«Dupont prend un virage historique avec la biologie»

Douglas Muzyka
Crédits: DrFort de 10 000 chercheurs et d’un budget annuel de 2,1 milliards de dollars, le département R&D du groupe Dupont connaît une profonde mutation. Patron de cette organisation, Douglas Muzyka explique les enjeux de cette transformation lors d’une visite du laboratoire du groupe de chimie à Meyrin.
Comment évolue la R&D de Dupont?
Au cours de la dernière décennie, nous avons continué de construire sur nos fondations traditionnelles en science des matériaux et en chimie.
Mais nous y avons ajouté la biologie. Nous avons des compétiteurs énormes dans l’agriculture, dans les matériaux et dans les biotechnologies industrielles. Mais aucun n’a cette combinaison unique des trois. C’est cette science intégrée qui nous rend capables de créer des innovations pour adresser les défis gigantesques de l’énergie, de la protection et de l’alimentation.
Y a-t-il déjà des exemples d’innovations résultant de cette combinaison?
Notre recherche agricole nous a donné une profonde compréhension du métabolisme des plantes. Sur cette base, nous développons des produits qui apportent des bénéfices aux producteurs, mais aussi aux consommateurs.
Par exemple, Plenish est une nouvelle semence de soja qui résiste aux insectes et dont on extrait aussi une huile qui ne crée pas d’acides gras saturés dont on connaît les effets sur le cholestérol.
Dans le cas de notre polymère Sorona, nous avons modifié le métabolisme d’un micro-organisme afin qu’il produise, à partir d’une source renouvelable, des molécules qui étaient auparavant produites à partir du pétrole. Ce type de produits domine aujourd’hui notre pipeline de recherche. Quand tous auront atteint le marché, on réalisera qu’il s’agit d’un tournant historique.
Dupont reste encore un grand producteur de matériaux dérivés de la pétrochimie. L’impression en 3D ne représente-t-elle pas une énorme opportunité pour ces plastiques?
Effectivement, nous avons beaucoup de connaissances sur les polymères qui sont utilisés par l’impression 3D comme sur les propriétés mécaniques nécessaires au produit final.
C’est là qu’est le problème aujourd’hui. Faute de qualité suffisante, vous ne pouvez pas encore imprimer une pièce pleinement fonctionnelle chez vous. Nous étudions les défis fondamentaux dans les sciences des polymères pour permettre à l’impression 3D de réaliser son potentiel. Mais cela prendra du temps.
A plus court terme, prévoyez-vous d’autres matériaux révolutionnaires?
Oui, avec l’intégration de l’électronique dans nos matériaux. Les designers utilisent beaucoup notre Corian pour des meubles. Nous développons des technologies d’induction électrique qui vont permettre à un meuble fait de ce matériau de recharger un smartphone ou tout autre objet électronique. Sans contact, juste en le posant sur une surface.

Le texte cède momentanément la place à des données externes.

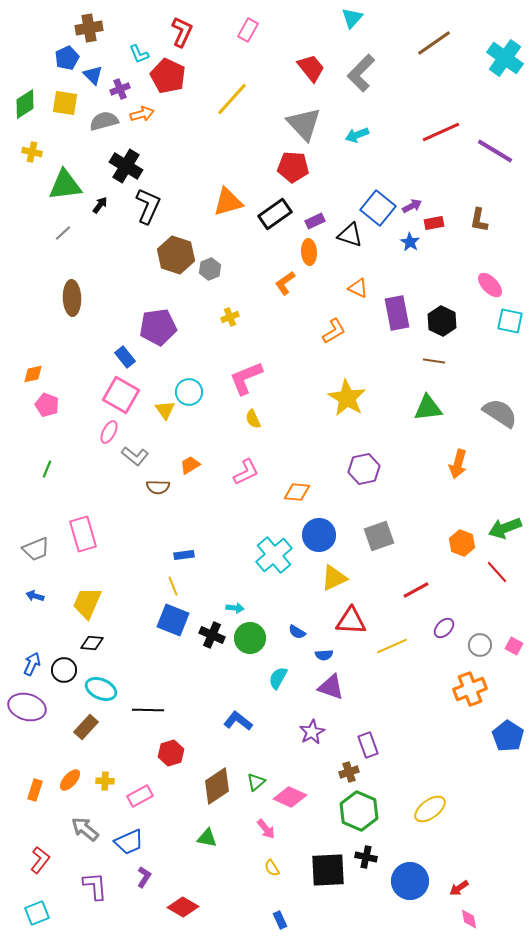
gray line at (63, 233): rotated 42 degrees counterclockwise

Vous travaillez avec des partenaires pour ces développements?
C’est l’autre changement fondamental. Les problèmes que nous rencontrons sont devenus plus complexes que par le passé. Pour trouver des solutions plus rapidement et efficacement, nous multiplions les collaborations. Par exemple, nous avons mis en place un partenariat pour développer des biofuels qui n’utilisent plus la partie comestible de la plante mais les déchets.
Il inclut des fermiers, un laboratoire national qui a mis au point des technologies de prétraitement et une start-up qui a développé de nouvelles enzymes. Ils travaillent avec nous pour créer ces biofuels de deuxième génération.